— Кто они, эти твои друзья?
— Их уже нет. Умерли. Разъехались. Исправились. Все, кроме твоего покорного слуги — последнего из грязного старого племени. Элмера я не считаю. Элмер — гигант, но он не умеет пить.
Конверс позволил Дугласу налить себе еще.
Дуглас продекламировал:
Когда, саки, для благостных услуг
Ты, словно месяц, вступишь в звездный круг
Гостей веселых — в память обо мне
Переверни пустую чашу, друг!
[45]— Знаешь, кто это написал?
— Да, — ответил Конверс.
— Это тебе не Лоуренс Ферлингетти[46].— Дуглас осушил стаканчик и тут же неуверенной рукой налил себе снова.
Конверс лег на спину на составленных стульях.
— Расскажи, как там было, — неожиданно попросил Дуглас. — Как там было?
— Во Вьетнаме?
Дуглас с серьезным видом кивнул.
Конверс принял сидячую позу.
— По-настоящему, тебе надо бы спросить кого-нибудь из пехтуры.

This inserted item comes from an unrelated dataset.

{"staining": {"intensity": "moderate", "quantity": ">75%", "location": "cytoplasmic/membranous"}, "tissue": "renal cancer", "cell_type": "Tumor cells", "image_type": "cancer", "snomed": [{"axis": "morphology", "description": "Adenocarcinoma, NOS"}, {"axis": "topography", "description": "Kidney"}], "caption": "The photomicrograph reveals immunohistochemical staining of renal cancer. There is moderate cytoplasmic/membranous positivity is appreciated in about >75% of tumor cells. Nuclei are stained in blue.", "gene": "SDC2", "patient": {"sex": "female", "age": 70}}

Для меня это была так, прогулка. Жил в основном в гостиницах. Иногда выбирался на передовую. Не часто. Слишком там страшно. Однажды я до того перепугался, что заплакал.
— Это редкость?
— По-моему, — ответил Конверс, — большая редкость. Думаю, естественно плакать от боли. Но плакать заранее — это не круто.
— Но ты все-таки бывал на передовой, — сказал Дуглас. — Это главное.
Конверс не видел в том никакой заслуги, но все равно кивнул. Дуглас снова налил себе. Смотреть, как он пьет, не доставляло большого удовольствия.
— Я тоже бывал на передовой, — заявил Дуглас. — Я был таким же, как ты. Только моложе. Тебе сколько, двадцать пять?
— Тридцать пять.
— Ага, — сказал Дуглас. — Ну а мне было двадцать. Отец пытался отговорить меня, но я не желал его слушать. Знаешь отель «Билтмор» в Нью-Йорке?
— Да вроде бы.
— Должен знать. Он в квартале от Рузвельт-авеню. Неужели не назначал свидания под часами на «Билтморе»?
— Не приходилось.
— Так вот, отец нашел меня в «Билтморе», в «Мужском баре». Это было первый раз, когда мы с ним выпивали вместе. И насколько помню, последний. Он мне сказал: «Ты сдохнешь в окопах за коммунизм, и поделом тебе будет». Знаешь, что я ему ответил? Я сказал: «Отец, если мне судьба умереть в окопах, чтобы занять свое скромное место в истории, тогда я самый счастливый из здесь присутствующих».
Глядя, как Дуглас морщится, словно ему прихватило живот, Конверс заключил, что Дуглас просто беззвучно смеется.
— А дело-то, заметь, было в баре отеля! — Дуглас хлопнул Конверса по колену. — В тот же вечер — в тот же самый вечер — я уже был на борту «Каринтии», которая направлялась в Гавр. Три дня спустя я уже был в Испании. — Поколебавшись мгновенье, он все-таки налил себе еще. — Так что я, как ты, побывал на фронте.